De opties van de opdracht Schaduw/hooglicht
Hoeveelheid
Hiermee regelt u (afzonderlijk voor de hooglicht- en schaduwwaarden in de afbeelding) de mate van correctie die moet worden toegepast.
Een extreme waarde voor Hoeveelheid kan leiden tot een crossover, waarbij oorspronkelijke hooglichten donkerder kunnen worden dan oorspronkelijke schaduwen. Dit kan de aangepaste afbeeldingen 'onnatuurlijk' maken.
Toonbreedte
Hiermee regelt u het toonbereik in de schaduwen of de hooglichten die worden gewijzigd. Lagere waarden beperken de aanpassingen tot de donkerste gedeelten bij schaduwcorrectie en tot de lichtste gedeelten bij hooglichtcorrectie. Hogere waarden verhogen het toonbereik dat wordt aangepast tot verder in de middentonen. Bijvoorbeeld, bij 100% is de schuifregelaar voor de schaduwtoonbreedte het meest van invloed op de schaduwen, worden de middentonen gedeeltelijk beïnvloed en worden de helderste hooglichten helemaal niet beïnvloed. De toonbreedte varieert van afbeelding tot afbeelding. Als de waarde te hoog is, verschijnen er mogelijk kransen rond donkere of lichte randen. Met de standaardinstellingen wordt geprobeerd deze ongewenste artefacten te beperken. Er doen zich mogelijk ook kransen voor wanneer de waarden voor Schaduwen en Hooglichten te hoog zijn.
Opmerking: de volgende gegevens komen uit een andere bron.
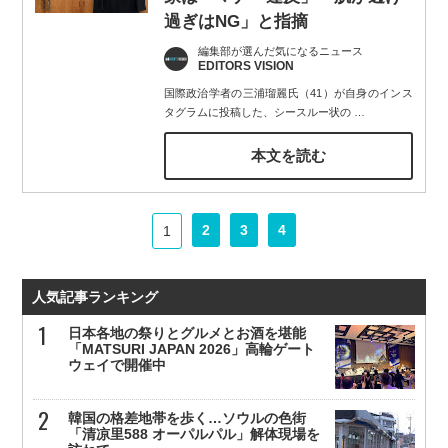
過ぎはNG」と指摘
編集部が選んだ気になるニュース
EDITORS VISION
国際政治学者の三浦瑠麗氏（41）が自身のインス
タグラムに投稿した、シースルー状の
…
本文を読む
2
3
4
1
人気記事ランキング
日本各地の祭りとグルメとお酒を堪能
「MATSURI JAPAN 2026」高輪ゲート
ウェイで開催中
韓国の格差地帯を歩く…ソウルの色街
「清凉里588 オーパルパル」解体現場を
De toonbreedte wordt standaard op 50% ingesteld. Als u een donker object lichter wilt maken, maar de middentonen of lichte gebieden daardoor te veel veranderen, kunt u de toonbreedte van de schaduw proberen te verkleinen in de richting van nul, zodat alleen de donkerste gebieden lichter worden gemaakt. Als u echter zowel de middentonen als de schaduwen lichter wilt maken, verhoogt u de toonbreedte van de schaduwen naar 100%.
Straal
Hiermee regelt u de grootte van de lokale omgeving om iedere pixel. Om te bepalen of een pixel zich in een schaduwgebied of een hooglichtgebied bevindt, worden aangrenzende pixels gebruikt. Als u de schuifregelaar naar links verplaatst, geeft u een kleiner gebied op, terwijl verplaatsing naar rechts een groter gebied geeft. De optimale grootte van de lokale omgeving is afhankelijk van de afbeelding. U kunt het beste experimenteren met deze instelling. Als de straal te groot is, wordt met de aanpassing de hele afbeelding lichter of donkerder in plaats van alleen het gewenste object. U kunt de straal het beste instellen op grofweg de grootte van het object in de afbeelding. Experimenteer met verschillende instellingen voor Straal voor het beste evenwicht tussen het contrast van het onderwerp en het lichter of donkerder maken van het onderwerp in vergelijking met de achtergrond.
Helderheid
Hiermee past u de helderheid in een grijswaardenafbeelding aan. Deze aanpassing is alleen beschikbaar in grijswaardenafbeeldingen. Als u de schuifregelaar Helderheid naar links verplaatst, wordt de grijswaardenafbeelding donkerder, terwijl deze lichter wordt als u de schuifregelaar naar rechts verplaatst.
Contrast middentonen
Hiermee past u het contrast in de middentonen aan. Schuif de regelaar naar links voor minder contrast of naar rechts voor meer contrast. U kunt ook een waarde invoeren in het vak Contrast middentonen. Een negatieve waarde verkleint het contrast en een positieve waarde vergroot het contrast. Een hogere waarde voor het contrast van de middentonen geeft een groter contrast in de middentonen, waarbij de schaduwen donkerder worden en de hooglichten lichter.
Zwartgrens en Witgrens
Hiermee geeft u op hoeveel van de schaduwen en hooglichten wordt uitgeknipt tot de nieuwe uiterste schaduwkleuren (niveau 0) en hooglichtkleuren (niveau 255) in de afbeelding. Hogere waarden geven een afbeelding met groter contrast. Zorg dat deze waarden niet te groot zijn, want dan kunnen er details in de schaduwen of de hooglichten verloren gaan. De intensiteitswaarden worden uitgeknipt en gegenereerd als zuiver zwart of wit.